Meiji era (1868-1912), circa 1870-1890
A hamidashi-tsuba (hand guard for a dagger) formed from layers of paper covered in dark grey-brown textured tetsusabi-nuri, further lacquered to mimic the semegane (copper shims in the central opening) and the marks left by the seppa (washers), the front, side, and reverse with a dried red chilli pepper and its stalk in red lacquer and shibuichi-nuri, at the top a rat's footprints in raised tetsusabi-nuri

Signed in scratched characters to the left of the central opening Zeshin 是真

5.4 × 4.1 × 0.7 cm (2 1/8 × 1 5/8 × ¼ in.)

With fitted wooden storage box labelled Zeshin-ō saku tōgarashi maki-e tsuba 是真翁作 唐辛子蒔絵鍔 (Sword guard with a chilli pepper in maki-e by the venerable Zeshin)

Exhibited and published: Nezu Bijutsukan 2012, cat. no. 46 (2).

Footnotes

In his characteristically playful manner Zeshin depicts a chilli pepper, traditionally used to keep rats away from stored foodstuffs, and the footprint of a fleeing rat; he also used the pepper motif on a complete sword mounting made for the superstar storyteller San'yūtei Enchō (1839–1900; see Earle 1996, cat. no. 75). According to leading Zeshin scholar Gōke Tadaomi, a secondary significance of the chilli-pepper motif might be that it alludes to the proverb Keshi ga karakerya tōgarashi ga inkyo suru (If the mustard-seed is too strong, the chilli's taste is smothered) and the related word keshikaran, which means something like 'uncouth', 'uncool' or 'non-iki' (Gōke 1996, p. 20); Zeshin ironically conveys iki (coolness) through an emblem of un-coolness, so to speak.

● DIRECTIONS FOR THIS TASK
Summarize the catalog entry on the chilli-pepper sword guard in two sentences. The data after this passage isn't needed.

● PROVIDED DATA
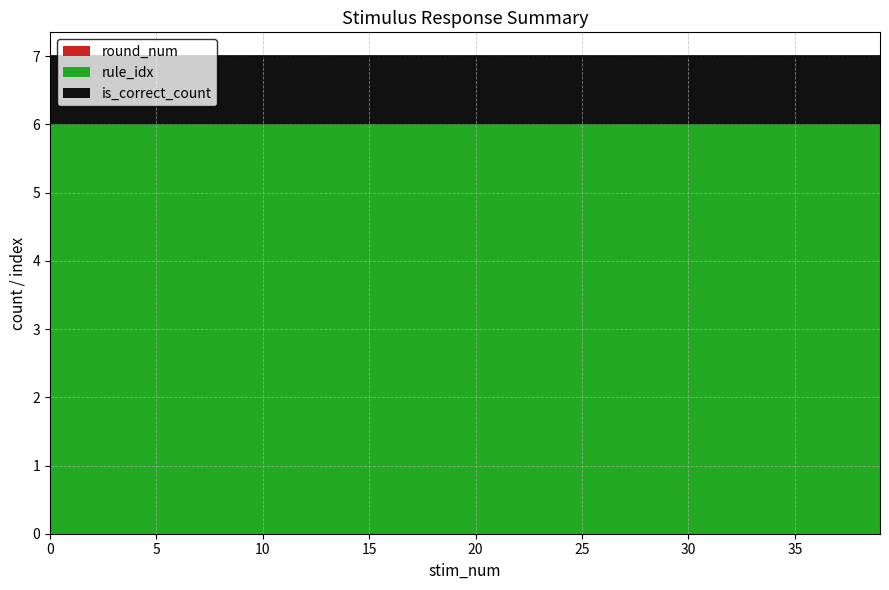

Is the value of rule_idx at 21 greater than the value of round_num at 36?

Yes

● SOLUTION TO THE PROBLEM
The catalog entry describes a Meiji-era hamidashi-tsuba signed by Zeshin, made from layers of lacquered paper and decorated with a red chilli pepper and a rat's footprints. Its footnote explains that chilli peppers were traditionally used to keep rats away from stored food, and cites Gōke Tadaomi's view that the motif may also allude to a proverb and the word keshikaran, so that Zeshin ironically conveys iki through an emblem of un-coolness.